[Items from a data source]
* * * * * * *
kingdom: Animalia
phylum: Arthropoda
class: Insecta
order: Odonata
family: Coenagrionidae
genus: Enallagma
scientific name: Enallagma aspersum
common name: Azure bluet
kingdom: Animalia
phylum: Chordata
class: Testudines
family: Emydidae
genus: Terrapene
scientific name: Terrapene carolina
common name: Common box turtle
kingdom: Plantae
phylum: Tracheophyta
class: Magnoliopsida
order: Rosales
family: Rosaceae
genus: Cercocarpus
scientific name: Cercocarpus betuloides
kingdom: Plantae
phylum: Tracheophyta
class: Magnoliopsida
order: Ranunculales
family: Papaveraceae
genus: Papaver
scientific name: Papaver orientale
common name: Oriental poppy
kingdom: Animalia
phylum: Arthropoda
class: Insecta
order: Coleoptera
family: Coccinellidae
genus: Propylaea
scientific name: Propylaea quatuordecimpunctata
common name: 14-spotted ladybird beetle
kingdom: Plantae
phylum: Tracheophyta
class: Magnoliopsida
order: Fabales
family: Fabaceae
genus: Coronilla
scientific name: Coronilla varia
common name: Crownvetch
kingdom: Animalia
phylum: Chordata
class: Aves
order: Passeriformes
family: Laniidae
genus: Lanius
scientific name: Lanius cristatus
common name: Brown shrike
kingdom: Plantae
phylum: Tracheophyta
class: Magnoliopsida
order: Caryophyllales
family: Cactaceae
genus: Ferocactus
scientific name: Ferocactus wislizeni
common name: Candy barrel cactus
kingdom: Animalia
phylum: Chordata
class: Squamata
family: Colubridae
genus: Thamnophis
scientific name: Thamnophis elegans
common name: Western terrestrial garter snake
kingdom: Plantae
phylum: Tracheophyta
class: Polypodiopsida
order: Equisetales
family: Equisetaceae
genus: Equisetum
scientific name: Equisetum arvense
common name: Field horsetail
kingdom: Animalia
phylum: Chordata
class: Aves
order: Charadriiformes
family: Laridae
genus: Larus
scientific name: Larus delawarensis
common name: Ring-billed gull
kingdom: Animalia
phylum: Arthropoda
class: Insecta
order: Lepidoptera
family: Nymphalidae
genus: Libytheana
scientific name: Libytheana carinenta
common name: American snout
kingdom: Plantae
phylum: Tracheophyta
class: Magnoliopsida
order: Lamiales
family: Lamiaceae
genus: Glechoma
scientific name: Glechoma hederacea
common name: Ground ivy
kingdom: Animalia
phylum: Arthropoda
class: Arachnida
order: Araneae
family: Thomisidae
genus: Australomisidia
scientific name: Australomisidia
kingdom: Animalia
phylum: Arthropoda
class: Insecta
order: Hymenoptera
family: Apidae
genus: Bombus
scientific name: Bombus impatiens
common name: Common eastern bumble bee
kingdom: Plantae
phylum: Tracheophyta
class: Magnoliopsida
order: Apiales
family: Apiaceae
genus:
* * * * * * *
→ **Description of the task**
Reproduce every line of the entries above word for word.

→ **Complete response**
kingdom: Animalia
phylum: Arthropoda
class: Insecta
order: Odonata
family: Coenagrionidae
genus: Enallagma
scientific name: Enallagma aspersum
common name: Azure bluet
kingdom: Animalia
phylum: Chordata
class: Testudines
family: Emydidae
genus: Terrapene
scientific name: Terrapene carolina
common name: Common box turtle
kingdom: Plantae
phylum: Tracheophyta
class: Magnoliopsida
order: Rosales
family: Rosaceae
genus: Cercocarpus
scientific name: Cercocarpus betuloides
kingdom: Plantae
phylum: Tracheophyta
class: Magnoliopsida
order: Ranunculales
family: Papaveraceae
genus: Papaver
scientific name: Papaver orientale
common name: Oriental poppy
kingdom: Animalia
phylum: Arthropoda
class: Insecta
order: Coleoptera
family: Coccinellidae
genus: Propylaea
scientific name: Propylaea quatuordecimpunctata
common name: 14-spotted ladybird beetle
kingdom: Plantae
phylum: Tracheophyta
class: Magnoliopsida
order: Fabales
family: Fabaceae
genus: Coronilla
scientific name: Coronilla varia
common name: Crownvetch
kingdom: Animalia
phylum: Chordata
class: Aves
order: Passeriformes
family: Laniidae
genus: Lanius
scientific name: Lanius cristatus
common name: Brown shrike
kingdom: Plantae
phylum: Tracheophyta
class: Magnoliopsida
order: Caryophyllales
family: Cactaceae
genus: Ferocactus
scientific name: Ferocactus wislizeni
common name: Candy barrel cactus
kingdom: Animalia
phylum: Chordata
class: Squamata
family: Colubridae
genus: Thamnophis
scientific name: Thamnophis elegans
common name: Western terrestrial garter snake
kingdom: Plantae
phylum: Tracheophyta
class: Polypodiopsida
order: Equisetales
family: Equisetaceae
genus: Equisetum
scientific name: Equisetum arvense
common name: Field horsetail
kingdom: Animalia
phylum: Chordata
class: Aves
order: Charadriiformes
family: Laridae
genus: Larus
scientific name: Larus delawarensis
common name: Ring-billed gull
kingdom: Animalia
phylum: Arthropoda
class: Insecta
order: Lepidoptera
family: Nymphalidae
genus: Libytheana
scientific name: Libytheana carinenta
common name: American snout
kingdom: Plantae
phylum: Tracheophyta
class: Magnoliopsida
order: Lamiales
family: Lamiaceae
genus: Glechoma
scientific name: Glechoma hederacea
common name: Ground ivy
kingdom: Animalia
phylum: Arthropoda
class: Arachnida
order: Araneae
family: Thomisidae
genus: Australomisidia
scientific name: Australomisidia
kingdom: Animalia
phylum: Arthropoda
class: Insecta
order: Hymenoptera
family: Apidae
genus: Bombus
scientific name: Bombus impatiens
common name: Common eastern bumble bee
kingdom: Plantae
phylum: Tracheophyta
class: Magnoliopsida
order: Apiales
family: Apiaceae
genus:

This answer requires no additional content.